Naturaliste de profession, ce sarthois consacra sa vie à la nature, pour laquelle il fut pris dès l'enfance d'un très grand intérêt. D'abord, garde-forestier, il conçut rapidement une passion dévorante pour les poissons de mer et de rivière.
On ne ne le pense pas au premier abord, mais c'était une passion fort difficile à mener au XIXème siècle : aucune technologie ne permettait alors d'étudier le poisson dans son habitat naturel. Il fallait donc obligatoirement le pêcher pour pouvoir le regarder de près. Il n'était pas possible de l'élever, - ni les poissons de mer, ni les poissons de nos rivières ne peuvent survivre en aquarium, - on pouvait juste le disséquer, éventuellement le représenter en gravure quand on était doué en dessin, mais il était difficile par exemple de le peindre, l'exécution d'un tableau prenant généralement plus de temps qu'il n'en faut au cadavre d'un poisson pour se décomposer.
C'est la raison pour laquelle la passion du poisson amena Pierre Moulin du Coudray de la Blanchère à cultiver une toute autre passion, celle d'une technologie encore balbutiante qui apparaît à la fin des années 1830 : la photographie.
Le daguerréotype et les premiers appareils photos sont des appareils révolutionnaires, mais dont le temps d'exposition, qui peut prendre jusqu'une demi-heure, ne permet encore que de fixer des objets totalement immobiles.
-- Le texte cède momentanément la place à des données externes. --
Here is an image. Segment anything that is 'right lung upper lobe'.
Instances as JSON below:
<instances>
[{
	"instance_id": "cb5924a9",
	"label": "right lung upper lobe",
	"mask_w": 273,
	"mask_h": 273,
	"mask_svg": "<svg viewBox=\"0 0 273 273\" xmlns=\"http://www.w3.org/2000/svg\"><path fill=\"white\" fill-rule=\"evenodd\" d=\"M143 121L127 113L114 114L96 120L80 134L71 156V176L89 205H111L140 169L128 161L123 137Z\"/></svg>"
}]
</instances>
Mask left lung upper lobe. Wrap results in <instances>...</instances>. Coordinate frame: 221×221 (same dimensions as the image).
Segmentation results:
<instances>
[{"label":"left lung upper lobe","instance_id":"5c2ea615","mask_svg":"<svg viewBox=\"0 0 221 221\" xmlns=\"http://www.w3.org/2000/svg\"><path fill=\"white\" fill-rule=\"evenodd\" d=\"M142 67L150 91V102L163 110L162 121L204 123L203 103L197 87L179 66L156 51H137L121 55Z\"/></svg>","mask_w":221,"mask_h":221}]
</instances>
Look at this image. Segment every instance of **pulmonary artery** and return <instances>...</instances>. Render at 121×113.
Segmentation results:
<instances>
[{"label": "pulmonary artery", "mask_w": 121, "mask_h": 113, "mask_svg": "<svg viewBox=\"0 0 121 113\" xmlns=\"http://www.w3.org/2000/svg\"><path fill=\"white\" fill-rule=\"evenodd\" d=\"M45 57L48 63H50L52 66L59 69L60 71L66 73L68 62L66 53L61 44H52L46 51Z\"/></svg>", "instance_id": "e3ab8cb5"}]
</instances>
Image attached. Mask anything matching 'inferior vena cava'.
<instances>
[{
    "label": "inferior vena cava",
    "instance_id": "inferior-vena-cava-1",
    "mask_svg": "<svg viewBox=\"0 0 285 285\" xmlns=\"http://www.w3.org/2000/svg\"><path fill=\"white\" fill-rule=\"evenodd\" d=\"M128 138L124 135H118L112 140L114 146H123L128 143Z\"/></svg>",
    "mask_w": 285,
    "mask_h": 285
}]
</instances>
C'est pour ça que les toutes premières photographies, prises dans les années 1840-1850 ne montrent souvent que des paysages fixes ou des rues désertes. Rien de ce qui bouge n'imprime la pellicule, pas même les arbres quand le vent passe dans leur feuillage.
Le célèbre Nicéphore Nièpce parvient à créer un appareil révolutionnaire qui ne demandait qu'une dizaine de minutes d'exposition, mais c'était un appareil fort lourd, non transportable, qui ne lui permit que de prendre une vue de sa fenêtre, donnant sur le très fréquenté boulevard du Temple.
Cependant même dix ou douze minutes, c'est trop long pour saisir la foule qui marche sur les trottoirs; aussi cette première photo est-elle, bien involontairement, une photo "truquée", montrant un quartier bondé comme s'il s'agissait d'une ville fantôme - à l'exception de deux silhouettes ombrées, en bas à gauche, celles d'un cireur de chaussures et de son client. L'un des deux hommes devait raconter à l'autre quelque chose d'assez long, ce qui les a fait rester durant dix minutes dans une relative immobilité. Ils ne l'ont jamais su, mais ils ont été les deux premiers hommes au monde à apparaître sur une photographie.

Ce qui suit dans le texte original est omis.